LONDON - Peter O’Toole, the charismatic actor who achieved stardom as Lawrence of Arabia and was nominated eight times for an Academy Award, has died, his agent said Sunday. He was 81.

O’Toole died Saturday after a long illness, Steve Kenis said in a brief statement.

The family was overwhelmed “by the outpouring of real love and affection being expressed towards him, and to us, during this unhappy time. … In due course there will be a memorial filled with song and good cheer, as he would have wished,” O’Toole’s daughter, Kate, said in the statement.

O’Toole got his first Oscar nomination for 1962’s Lawrence of Arabia, his last for Venus in 2006. With that, he set the record for most nominations without ever winning, although he had accepted an honorary Oscar in 2003.

A reformed - but unrepentant - hell-raiser, O’Toole long suffered from ill health. Always thin, he had grown wraith-like in later years, his famously handsome face eroded by years of hard drinking.

But nothing diminished his flamboyant manner and candor.

“If you can’t do something willingly and joyfully, then don’t do it,” he once said. “If you give up drinking, don’t go moaning about it; go back on the bottle. Do. As. Thou. Wilt.”

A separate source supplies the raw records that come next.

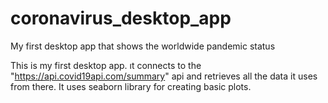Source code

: # coronavirus_desktop_app
My first desktop app that shows the worldwide pandemic status

This is my first desktop app. ıt connects to the "https://api.covid19api.com/summary" api and retrieves all the data it uses from there.
It uses seaborn library for creating basic plots.

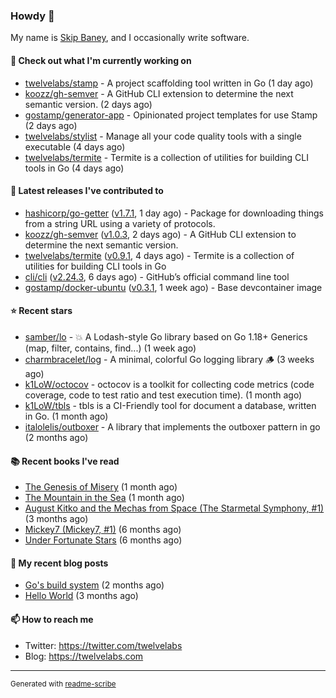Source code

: ### Howdy 👋

My name is [Skip Baney](https://twelvelabs.com), and I occasionally write software.

#### 👷 Check out what I'm currently working on

- [twelvelabs/stamp](https://github.com/twelvelabs/stamp) - A project scaffolding tool written in Go (1 day ago)
- [koozz/gh-semver](https://github.com/koozz/gh-semver) - A GitHub CLI extension to determine the next semantic version. (2 days ago)
- [gostamp/generator-app](https://github.com/gostamp/generator-app) - Opinionated project templates for use Stamp (2 days ago)
- [twelvelabs/stylist](https://github.com/twelvelabs/stylist) - Manage all your code quality tools with a single executable (4 days ago)
- [twelvelabs/termite](https://github.com/twelvelabs/termite) - Termite is a collection of utilities for building CLI tools in Go (4 days ago)

#### 🔭 Latest releases I've contributed to

- [hashicorp/go-getter](https://github.com/hashicorp/go-getter) ([v1.7.1](https://github.com/hashicorp/go-getter/releases/tag/v1.7.1), 1 day ago) - Package for downloading things from a string URL using a variety of protocols.
- [koozz/gh-semver](https://github.com/koozz/gh-semver) ([v1.0.3](https://github.com/koozz/gh-semver/releases/tag/v1.0.3), 2 days ago) - A GitHub CLI extension to determine the next semantic version.
- [twelvelabs/termite](https://github.com/twelvelabs/termite) ([v0.9.1](https://github.com/twelvelabs/termite/releases/tag/v0.9.1), 4 days ago) - Termite is a collection of utilities for building CLI tools in Go
- [cli/cli](https://github.com/cli/cli) ([v2.24.3](https://github.com/cli/cli/releases/tag/v2.24.3), 6 days ago) - GitHub’s official command line tool
- [gostamp/docker-ubuntu](https://github.com/gostamp/docker-ubuntu) ([v0.3.1](https://github.com/gostamp/docker-ubuntu/releases/tag/v0.3.1), 1 week ago) - Base devcontainer image

#### ⭐ Recent stars

- [samber/lo](https://github.com/samber/lo) - 💥  A Lodash-style Go library based on Go 1.18&#43; Generics (map, filter, contains, find...) (1 week ago)
- [charmbracelet/log](https://github.com/charmbracelet/log) - A minimal, colorful Go logging library 🪵 (3 weeks ago)
- [k1LoW/octocov](https://github.com/k1LoW/octocov) - octocov is a toolkit for collecting code metrics (code coverage, code to test ratio and test execution time). (1 month ago)
- [k1LoW/tbls](https://github.com/k1LoW/tbls) - tbls is a CI-Friendly tool for document a database, written in Go. (1 month ago)
- [italolelis/outboxer](https://github.com/italolelis/outboxer) - A library that implements the outboxer pattern in go (2 months ago)

#### 📚 Recent books I've read

- [The Genesis of Misery](https://www.goodreads.com/review/show/4961676783?utm_medium=api&amp;utm_source=rss) (1 month ago)
- [The Mountain in the Sea](https://www.goodreads.com/review/show/5027288300?utm_medium=api&amp;utm_source=rss) (1 month ago)
- [August Kitko and the Mechas from Space (The Starmetal Symphony, #1)](https://www.goodreads.com/review/show/5100246985?utm_medium=api&amp;utm_source=rss) (3 months ago)
- [Mickey7 (Mickey7, #1)](https://www.goodreads.com/review/show/4962790910?utm_medium=api&amp;utm_source=rss) (6 months ago)
- [Under Fortunate Stars](https://www.goodreads.com/review/show/4813809207?utm_medium=api&amp;utm_source=rss) (6 months ago)

#### 📜 My recent blog posts

- [Go&#39;s build system](https://twelvelabs.com/2023/01/02/go-build-system/) (2 months ago)
- [Hello World](https://twelvelabs.com/2022/11/20/hello-world/) (3 months ago)

#### 📫 How to reach me

- Twitter: <https://twitter.com/twelvelabs>
- Blog: <https://twelvelabs.com>

---

<sup>Generated with [readme-scribe](https://github.com/muesli/readme-scribe)</sup>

O’Toole began his acting career as one of the most exciting young talents on the British stage. His 1955 Hamlet, at the Bristol Old Vic, was critically acclaimed.

International stardom came in David Lean’s Lawrence of Arabia. With only a few minor movie roles previously, O’Toole was unknown to most moviegoers when they first saw him as T.E. Lawrence.

His sensitive portrayal of Lawrence’s complex character garnered O’Toole his first Oscar nomination.

In 1964’s Becket, O’Toole played King Henry II to Richard Burton’s Thomas Becket and earned another Oscar nomination.

O’Toole played Henry again in 1968 in The Lion in Winter for his third Oscar nomination.

Four more nominations followed: in 1968 for Goodbye, Mr. Chips, in 1971 for The Ruling Class, in 1980 for The Stunt Man and in 1982 for My Favorite Year. It was almost a quarter-century before he received his eighth and last for Venus.

Seamus Peter O’Toole was born Aug. 2, 1932, the son of Irish bookie Patrick “Spats” O’Toole and his wife, Constance.

After a teenage foray into journalism at the Yorkshire Evening Post and national military service with the navy, O’Toole auditioned for the Royal Academy of Dramatic Art and won a scholarship.

He went from there to the Bristol Old Vic and soon was on his way to stardom, helped along by an early success in 1959 at London’s Royal Court Theatre in The Long and The Short and The Tall.

The image of the renegade hell-raiser stayed with O’Toole for decades, although he gave up drinking in 1975 after serious health problems and major surgery.

He did not, however, give up smoking unfiltered Gauloises cigarettes in an ebony holder. That and his penchant for green socks, overcoats and scarves lent him a rakish air and suited his fondness for drama.

A month before his 80th birthday in 2012, O’Toole announced his retirement from a career that he said had fulfilled him emotionally and financially.

“However, it’s my belief that one should decide for oneself when it is time to end one’s stay,” he said. “So I bid the profession a dry-eyed and profoundly grateful farewell.”

The 1980 Macbeth in which he starred was a critical disaster of heroic proportions.

In 1989, however, O’Toole had a big stage success with Jeffrey Bernard is Unwell.

The honorary Oscar came 20 years after his seventh nomination for My Favorite Year.

O’Toole divorced Welsh actress Sian Phillips in 1979 after 19 years of marriage. The couple had two daughters, Kate and Pat.

A brief relationship with American model Karen Somerville led to the birth of his son Lorcan in 1983.

Information for this article was contributed by Raphael Satter of The Associated Press.